- Copper peptides: A buzzy skincare ingredient that helps to repair and firm skin and aids in collagen and elastin production.
- Though copper peptides and vitamin C provide similar benefits, they both have a place in skincare.
- Vitamin C is known for its protective qualities, but skincare experts debate about whether copper peptides protect the skin from damage.
The COVID-19 pandemic led to a paradigm shift in the beauty industry. People were retiring the full coverage foundation and clinging to high quality SPF, and slowly gravitating toward the influencer-infused world of skincare. Now more than ever, building a proper skincare routine can be confusing.
Since late 2022, copper peptides have taken SkinTok by storm — Byrdie even called them "nature's botox." According to Biossance, copper peptides, or GHK-Cu, are "a naturally occurring complex made within the human body during times of repair." The metallic superhero has been adored for its smoothing, firming, and healing properties since its 1973 discovery, as per a 2018 scholarly article by Loren Pickart and Anna Margolina.
Since atomic number 29 is fairly similar to staple ingredient vitamin C, skincare enthusiasts are befuddled, slathering their faces with anything that promises a fountain of youth-like effect. Let's compare the two skincare heroes.
What are copper peptides and what do they do?
According to Pickart and Margolina's article, GHK-Cu "is a small, naturally occurring tri-peptide present in human plasma that also can be released from tissues in case of an injury."
Copper peptides can tighten and firm skin, repair skin barrier proteins, reduce signs of aging, improve hyperpigmentation, encourage wound healing, and reduce inflammation.
The amount of copper peptides in the body decreases with aging, as per Real Simple.
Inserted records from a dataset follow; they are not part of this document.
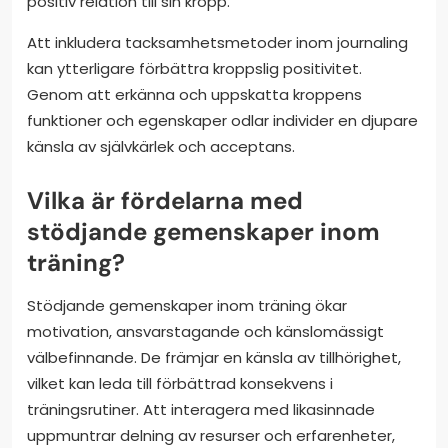
positiv relation till sin kropp.
Att inkludera tacksamhetsmetoder inom journaling
kan ytterligare förbättra kroppslig positivitet.
Genom att erkänna och uppskatta kroppens
funktioner och egenskaper odlar individer en djupare
känsla av självkärlek och acceptans.
Vilka är fördelarna med
stödjande gemenskaper inom
träning?
Stödjande gemenskaper inom träning ökar
motivation, ansvarstagande och känslomässigt
välbefinnande. De främjar en känsla av tillhörighet,
vilket kan leda till förbättrad konsekvens i
träningsrutiner. Att interagera med likasinnade
uppmuntrar delning av resurser och erfarenheter,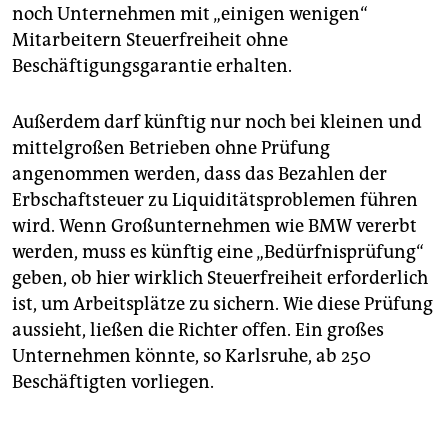
noch Unternehmen mit „einigen wenigen“
Mitarbeitern Steuerfreiheit ohne
Beschäftigungsgarantie erhalten.
Außerdem darf künftig nur noch bei kleinen und
mittelgroßen Betrieben ohne Prüfung
angenommen werden, dass das Bezahlen der
Erbschaftsteuer zu Liquiditätsproblemen führen
wird. Wenn Großunternehmen wie BMW vererbt
werden, muss es künftig eine „Bedürfnisprüfung“
geben, ob hier wirklich Steuerfreiheit erforderlich
ist, um Arbeitsplätze zu sichern. Wie diese Prüfung
aussieht, ließen die Richter offen. Ein großes
Unternehmen könnte, so Karlsruhe, ab 250
Beschäftigten vorliegen.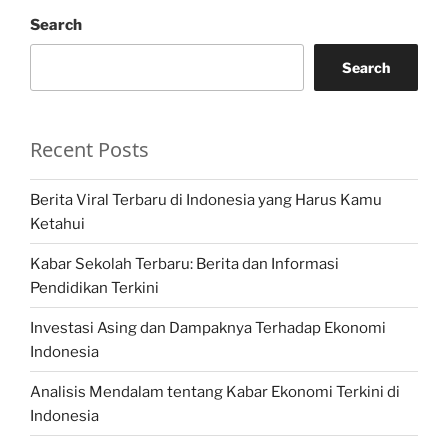
Search
Search
Recent Posts
Berita Viral Terbaru di Indonesia yang Harus Kamu
Ketahui
Kabar Sekolah Terbaru: Berita dan Informasi
Pendidikan Terkini
Investasi Asing dan Dampaknya Terhadap Ekonomi
Indonesia
Analisis Mendalam tentang Kabar Ekonomi Terkini di
Indonesia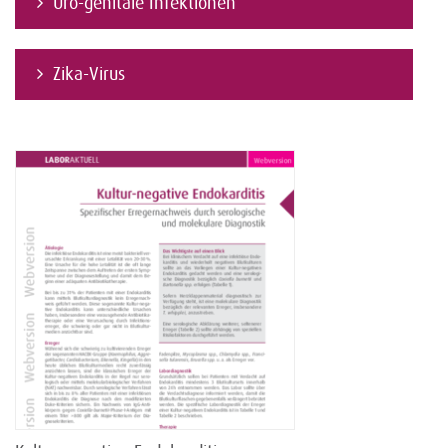
Uro-genitale Infektionen
Zika-Virus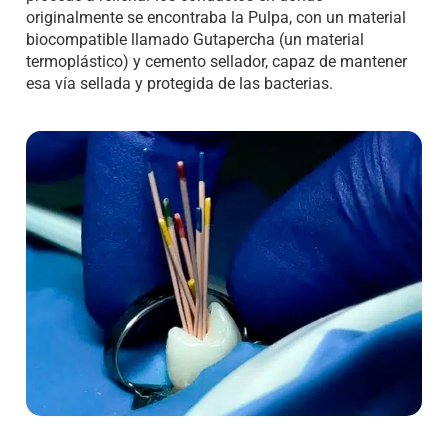
originalmente se encontraba la Pulpa, con un material
biocompatible llamado Gutapercha (un material
termoplástico) y cemento sellador, capaz de mantener
esa vía sellada y protegida de las bacterias.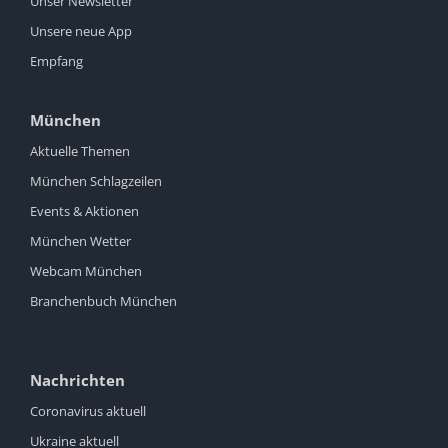
Unser Newsletter
Unsere neue App
Empfang
München
Aktuelle Themen
München Schlagzeilen
Events & Aktionen
München Wetter
Webcam München
Branchenbuch München
Nachrichten
Coronavirus aktuell
Ukraine aktuell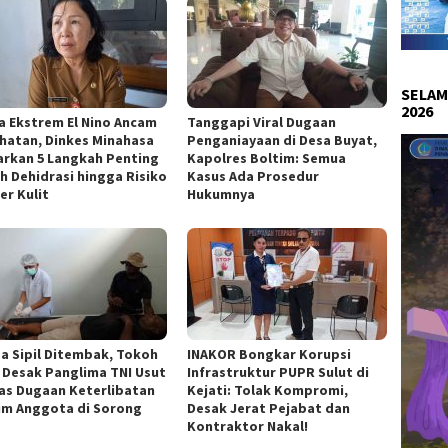
SELAM
2026
a Ekstrem El Nino Ancam
Tanggapi Viral Dugaan
hatan, Dinkes Minahasa
Penganiayaan di Desa Buyat,
arkan 5 Langkah Penting
Kapolres Boltim: Semua
h Dehidrasi hingga Risiko
Kasus Ada Prosedur
er Kulit
Hukumnya
a Sipil Ditembak, Tokoh
INAKOR Bongkar Korupsi
 Desak Panglima TNI Usut
Infrastruktur PUPR Sulut di
as Dugaan Keterlibatan
Kejati: Tolak Kompromi,
m Anggota di Sorong
Desak Jerat Pejabat dan
Kontraktor Nakal!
"Peptides are applied topically via serums and creams and work by signaling to your cells to produce more collagen and other complex molecules," FAAD and board-certified dermatologist Dr. Tiffany J. Libby told the publication.
Overall, skincare infused with copper peptides (which are either made synthetically or are derived from plants and/or animals) will help you achieve a bouncy, plump, and youthful complexion.
Copper peptides vs. vitamin C: Which is the better skincare ingredient?
According to board-certified dermatologist and YouTuber Dr. Shereene Idriss, incorporating both ingredients into your skincare routine is ideal, as they have different jobs.
For years, it's been drilled into our heads that vitamin C — a brightening antioxidant — is a must for evening out skin tone and neutralizing free radicals.
Well, contrary to some TikTok mumbo-jumbo, Dr. Idriss urges people not to replace their vitamin C with copper peptides.
"Unlike vitamin C, [copper peptides] help to produce collagen and elastin, firming your skin tone, minimizing the appearance of your fine lines, and evening out your skin tone in the process," she explained in a 2023 video.
While both help even out skin tone, Dr. Idriss relayed that copper peptides don't protect the skin like vitamin C does.
"[Vitamin C] protects from the UV damage, it protects from the pollution, it protects from all the free radical damage being created on a daily basis," she continued. "Plus, vitamin C makes your sunscreen work better for you."
However, Pickart and Margolina's paper lists "protect skin cells from UV radiation" as a copper peptide advantage. Additionally, Curology claimed copper peptides "may reduce sun damage" and offer free radical protection.
Though of course, the most important product to protect your face from the sun is a daily face sunscreen.
Here's when you should work copper peptides and vitamin C into your skincare routine.
Though the two are fairly similar, they should be applied at opposite times of the day, according to Dr. Idriss. She advices people use vitamin C in the morning and copper peptides at night.
"Alternate the copper peptides with the retinol, making sure not to use them together because they might [cause irritation]," she concluded.
Retinol, vitamin C, and alpha-hydroxy acids (AHAs) can potentially reduce the powers of copper peptides (though there's skepticism about this), which is perhaps why Dr. Idriss doesn't recommend applying them all at the same time.
Ultimately, consulting with your dermatologist about what works for your unique skin is advisable. But we'd bet a whole lot of pennies that you're enticed by those youthful copper waters.